Despite consistently yielding the best compression on repetitive text collections, the Lempel-Ziv parsing has resisted all attempts at offering relevant guarantees on the cost to access an arbitrary symbol. This makes it less attractive for use on compressed self-indexes and other compressed data structures. In this paper we introduce a variant we call BAT-LZ (for Bounded Access Time Lempel-Ziv) where the access cost is bounded by a parameter given at compression time. We design and implement a linear-space algorithm that, in time $O(n\log^3 n)$, obtains a BAT-LZ parse of a text of length $n$ by greedily maximizing each next phrase length. The algorithm builds on a new linear-space data structure that solves 5-sided orthogonal range queries in rank space, allowing updates to the coordinate where the one-sided queries are supported, in $O(\log^3 n)$ time for both queries and updates. This time can be reduced to $O(\log^2 n)$ if $O(n\log n)$ space is used. We design a second algorithm that chooses the sources for the phrases in a clever way, using an enhanced suffix tree, albeit no longer guaranteeing longest possible phrases. This algorithm is much slower in theory, but in practice it is comparable to the greedy parser, while achieving significantly superior compression. We then combine the two algorithms, resulting in a parser that always chooses the longest possible phrases, and the best sources for those.

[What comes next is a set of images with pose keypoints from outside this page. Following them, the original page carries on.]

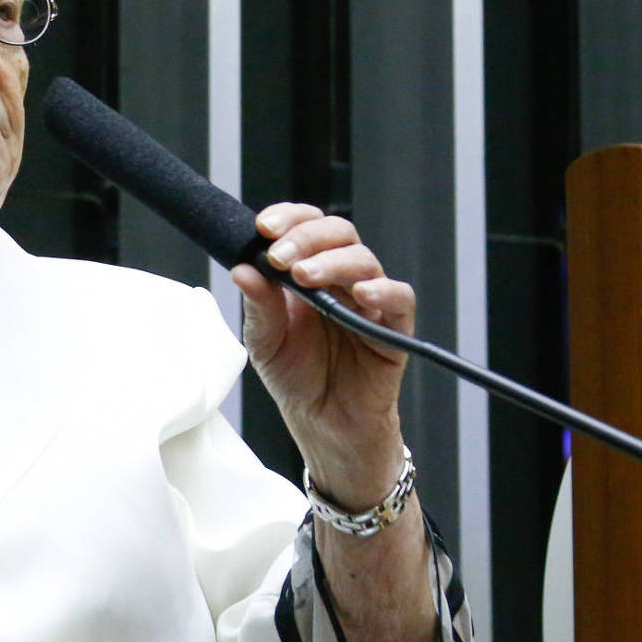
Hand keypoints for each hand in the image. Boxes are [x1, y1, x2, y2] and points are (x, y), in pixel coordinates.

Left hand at [228, 202, 413, 506]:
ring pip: (364, 260)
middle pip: (338, 233)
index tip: (263, 227)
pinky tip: (361, 294)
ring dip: (333, 262)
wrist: (323, 424)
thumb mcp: (265, 341)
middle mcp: (340, 279)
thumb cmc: (298, 378)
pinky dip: (384, 290)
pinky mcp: (392, 327)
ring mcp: (368, 300)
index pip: (305, 227)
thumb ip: (259, 305)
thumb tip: (242, 269)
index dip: (288, 218)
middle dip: (307, 238)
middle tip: (280, 257)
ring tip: (305, 277)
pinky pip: (399, 298)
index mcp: (308, 273)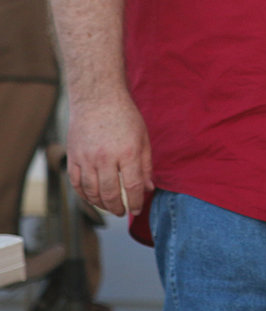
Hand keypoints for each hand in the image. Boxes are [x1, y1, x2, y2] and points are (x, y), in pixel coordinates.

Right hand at [66, 94, 153, 216]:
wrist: (98, 99)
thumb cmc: (124, 117)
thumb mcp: (143, 137)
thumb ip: (146, 164)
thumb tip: (148, 188)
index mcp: (127, 152)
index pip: (132, 186)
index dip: (135, 202)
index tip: (137, 209)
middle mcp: (106, 158)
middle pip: (110, 193)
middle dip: (117, 208)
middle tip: (122, 212)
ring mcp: (86, 158)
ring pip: (91, 192)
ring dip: (101, 204)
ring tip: (109, 207)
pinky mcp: (73, 157)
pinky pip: (76, 184)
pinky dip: (84, 195)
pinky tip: (92, 198)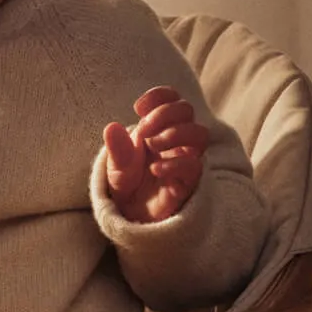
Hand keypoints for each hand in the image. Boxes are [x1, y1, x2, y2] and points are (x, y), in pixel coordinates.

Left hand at [103, 87, 209, 223]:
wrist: (132, 215)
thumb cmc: (128, 184)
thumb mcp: (116, 165)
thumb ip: (116, 147)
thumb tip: (111, 127)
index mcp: (160, 127)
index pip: (172, 98)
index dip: (159, 96)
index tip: (138, 108)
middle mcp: (177, 139)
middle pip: (187, 110)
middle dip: (164, 114)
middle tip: (144, 131)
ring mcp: (185, 159)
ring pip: (200, 134)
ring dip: (176, 133)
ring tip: (153, 146)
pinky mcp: (189, 181)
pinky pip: (194, 166)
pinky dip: (175, 164)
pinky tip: (155, 170)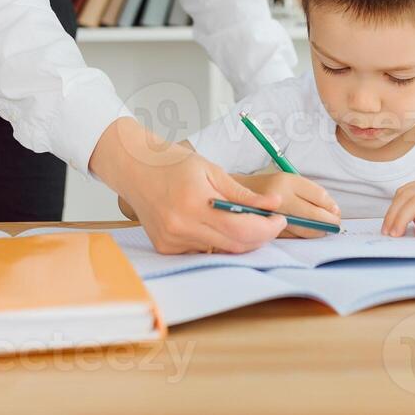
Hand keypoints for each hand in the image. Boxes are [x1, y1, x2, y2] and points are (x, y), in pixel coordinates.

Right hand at [91, 117, 285, 253]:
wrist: (134, 168)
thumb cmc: (172, 163)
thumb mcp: (211, 170)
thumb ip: (243, 193)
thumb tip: (274, 203)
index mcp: (193, 203)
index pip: (240, 228)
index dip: (266, 228)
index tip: (279, 219)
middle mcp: (180, 226)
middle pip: (233, 245)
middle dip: (258, 236)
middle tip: (270, 222)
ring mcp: (171, 240)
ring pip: (220, 250)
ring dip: (239, 239)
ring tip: (243, 220)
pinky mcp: (166, 248)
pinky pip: (203, 250)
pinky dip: (216, 240)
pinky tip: (214, 224)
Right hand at [236, 171, 339, 237]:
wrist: (233, 196)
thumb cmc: (266, 188)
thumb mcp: (287, 180)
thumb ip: (310, 193)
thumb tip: (333, 210)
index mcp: (286, 181)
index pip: (318, 196)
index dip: (331, 206)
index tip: (336, 211)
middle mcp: (279, 198)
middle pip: (314, 215)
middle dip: (329, 222)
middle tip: (335, 224)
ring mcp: (273, 216)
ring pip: (305, 229)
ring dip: (318, 232)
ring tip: (322, 229)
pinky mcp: (267, 230)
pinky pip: (293, 237)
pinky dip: (303, 236)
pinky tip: (306, 232)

Our experimentation shows that, on most repetitive texts, our algorithms reach an access cost close to $\log_2 n$ on texts of length $n$, while incurring almost no loss in the compression ratio when compared with classical LZ-compression. Several open challenges are discussed at the end of the paper.

翻译：尽管Lempel-Ziv解析在重复文本集合上始终能获得最佳压缩效果，但它在访问任意符号的成本方面始终未能提供可靠保障，这削弱了其在压缩自索引及其他压缩数据结构中的吸引力。本文提出一种称为BAT-LZ（有界访问时间的Lempel-Ziv）的变体，其访问成本由压缩时给定的参数约束。我们设计并实现了一种线性空间算法，能在$O(n\log^3 n)$时间内通过贪心最大化每个短语长度，获得长度为$n$的文本的BAT-LZ解析。该算法基于一种新的线性空间数据结构，可解决秩空间中五边正交范围查询问题，并支持对单边查询坐标进行更新，查询和更新时间均为$O(\log^3 n)$。若使用$O(n\log n)$空间，此时间可降至$O(\log^2 n)$。我们还设计了第二种算法，利用增强后缀树以巧妙方式选择短语源，但不再保证最长短语。该算法理论上更慢，但实际运行速度与贪心解析器相当，同时压缩效果显著更优。通过结合两种算法，我们得到一个始终选择最长短语及其最佳源的解析器。实验表明，在大多数重复文本上，对于长度为$n$的文本，我们的算法能使访问成本接近$\log_2 n$，且相较于经典LZ压缩，压缩比几乎无损。文末讨论了若干开放性挑战。